### Provided records ###
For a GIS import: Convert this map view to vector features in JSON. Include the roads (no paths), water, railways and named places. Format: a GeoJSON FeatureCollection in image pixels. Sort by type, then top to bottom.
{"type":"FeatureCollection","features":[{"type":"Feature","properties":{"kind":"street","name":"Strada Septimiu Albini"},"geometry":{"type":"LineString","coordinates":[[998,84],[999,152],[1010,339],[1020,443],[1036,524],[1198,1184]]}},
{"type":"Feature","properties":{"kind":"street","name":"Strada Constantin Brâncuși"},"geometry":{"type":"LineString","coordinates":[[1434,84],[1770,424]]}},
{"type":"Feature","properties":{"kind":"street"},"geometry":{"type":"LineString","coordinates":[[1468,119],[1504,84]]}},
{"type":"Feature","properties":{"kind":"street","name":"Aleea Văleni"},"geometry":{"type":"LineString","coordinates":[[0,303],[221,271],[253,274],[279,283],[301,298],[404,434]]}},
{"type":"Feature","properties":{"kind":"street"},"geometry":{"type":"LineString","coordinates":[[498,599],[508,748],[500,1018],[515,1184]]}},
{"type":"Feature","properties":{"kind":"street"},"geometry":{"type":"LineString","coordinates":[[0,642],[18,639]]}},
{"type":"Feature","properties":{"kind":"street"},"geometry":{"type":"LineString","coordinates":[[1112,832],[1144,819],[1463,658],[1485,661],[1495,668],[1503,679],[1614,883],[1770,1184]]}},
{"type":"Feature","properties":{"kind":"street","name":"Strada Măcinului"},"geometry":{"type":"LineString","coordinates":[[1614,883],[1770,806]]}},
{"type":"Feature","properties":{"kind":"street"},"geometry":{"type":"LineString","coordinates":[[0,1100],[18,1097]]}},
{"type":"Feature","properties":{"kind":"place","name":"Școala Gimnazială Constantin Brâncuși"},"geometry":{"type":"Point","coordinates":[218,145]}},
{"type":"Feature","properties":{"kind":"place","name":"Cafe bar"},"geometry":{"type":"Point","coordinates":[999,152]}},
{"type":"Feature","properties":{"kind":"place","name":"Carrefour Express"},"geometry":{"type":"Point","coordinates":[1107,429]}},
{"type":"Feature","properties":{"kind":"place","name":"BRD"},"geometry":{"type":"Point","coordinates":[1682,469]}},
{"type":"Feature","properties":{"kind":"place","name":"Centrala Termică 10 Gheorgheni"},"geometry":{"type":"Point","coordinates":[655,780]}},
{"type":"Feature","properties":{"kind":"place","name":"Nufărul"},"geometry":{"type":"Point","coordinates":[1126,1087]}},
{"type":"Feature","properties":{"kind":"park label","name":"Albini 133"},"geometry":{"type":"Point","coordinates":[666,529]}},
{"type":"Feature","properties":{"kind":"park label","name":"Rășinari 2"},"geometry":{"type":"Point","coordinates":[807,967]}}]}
###
## [What to produce]
Make an exact copy of every line in the data.

## [Answer to this problem]
For a GIS import: Convert this map view to vector features in JSON. Include the roads (no paths), water, railways and named places. Format: a GeoJSON FeatureCollection in image pixels. Sort by type, then top to bottom.
{"type":"FeatureCollection","features":[{"type":"Feature","properties":{"kind":"street","name":"Strada Septimiu Albini"},"geometry":{"type":"LineString","coordinates":[[998,84],[999,152],[1010,339],[1020,443],[1036,524],[1198,1184]]}},
{"type":"Feature","properties":{"kind":"street","name":"Strada Constantin Brâncuși"},"geometry":{"type":"LineString","coordinates":[[1434,84],[1770,424]]}},
{"type":"Feature","properties":{"kind":"street"},"geometry":{"type":"LineString","coordinates":[[1468,119],[1504,84]]}},
{"type":"Feature","properties":{"kind":"street","name":"Aleea Văleni"},"geometry":{"type":"LineString","coordinates":[[0,303],[221,271],[253,274],[279,283],[301,298],[404,434]]}},
{"type":"Feature","properties":{"kind":"street"},"geometry":{"type":"LineString","coordinates":[[498,599],[508,748],[500,1018],[515,1184]]}},
{"type":"Feature","properties":{"kind":"street"},"geometry":{"type":"LineString","coordinates":[[0,642],[18,639]]}},
{"type":"Feature","properties":{"kind":"street"},"geometry":{"type":"LineString","coordinates":[[1112,832],[1144,819],[1463,658],[1485,661],[1495,668],[1503,679],[1614,883],[1770,1184]]}},
{"type":"Feature","properties":{"kind":"street","name":"Strada Măcinului"},"geometry":{"type":"LineString","coordinates":[[1614,883],[1770,806]]}},
{"type":"Feature","properties":{"kind":"street"},"geometry":{"type":"LineString","coordinates":[[0,1100],[18,1097]]}},
{"type":"Feature","properties":{"kind":"place","name":"Școala Gimnazială Constantin Brâncuși"},"geometry":{"type":"Point","coordinates":[218,145]}},
{"type":"Feature","properties":{"kind":"place","name":"Cafe bar"},"geometry":{"type":"Point","coordinates":[999,152]}},
{"type":"Feature","properties":{"kind":"place","name":"Carrefour Express"},"geometry":{"type":"Point","coordinates":[1107,429]}},
{"type":"Feature","properties":{"kind":"place","name":"BRD"},"geometry":{"type":"Point","coordinates":[1682,469]}},
{"type":"Feature","properties":{"kind":"place","name":"Centrala Termică 10 Gheorgheni"},"geometry":{"type":"Point","coordinates":[655,780]}},
{"type":"Feature","properties":{"kind":"place","name":"Nufărul"},"geometry":{"type":"Point","coordinates":[1126,1087]}},
{"type":"Feature","properties":{"kind":"park label","name":"Albini 133"},"geometry":{"type":"Point","coordinates":[666,529]}},
{"type":"Feature","properties":{"kind":"park label","name":"Rășinari 2"},"geometry":{"type":"Point","coordinates":[807,967]}}]}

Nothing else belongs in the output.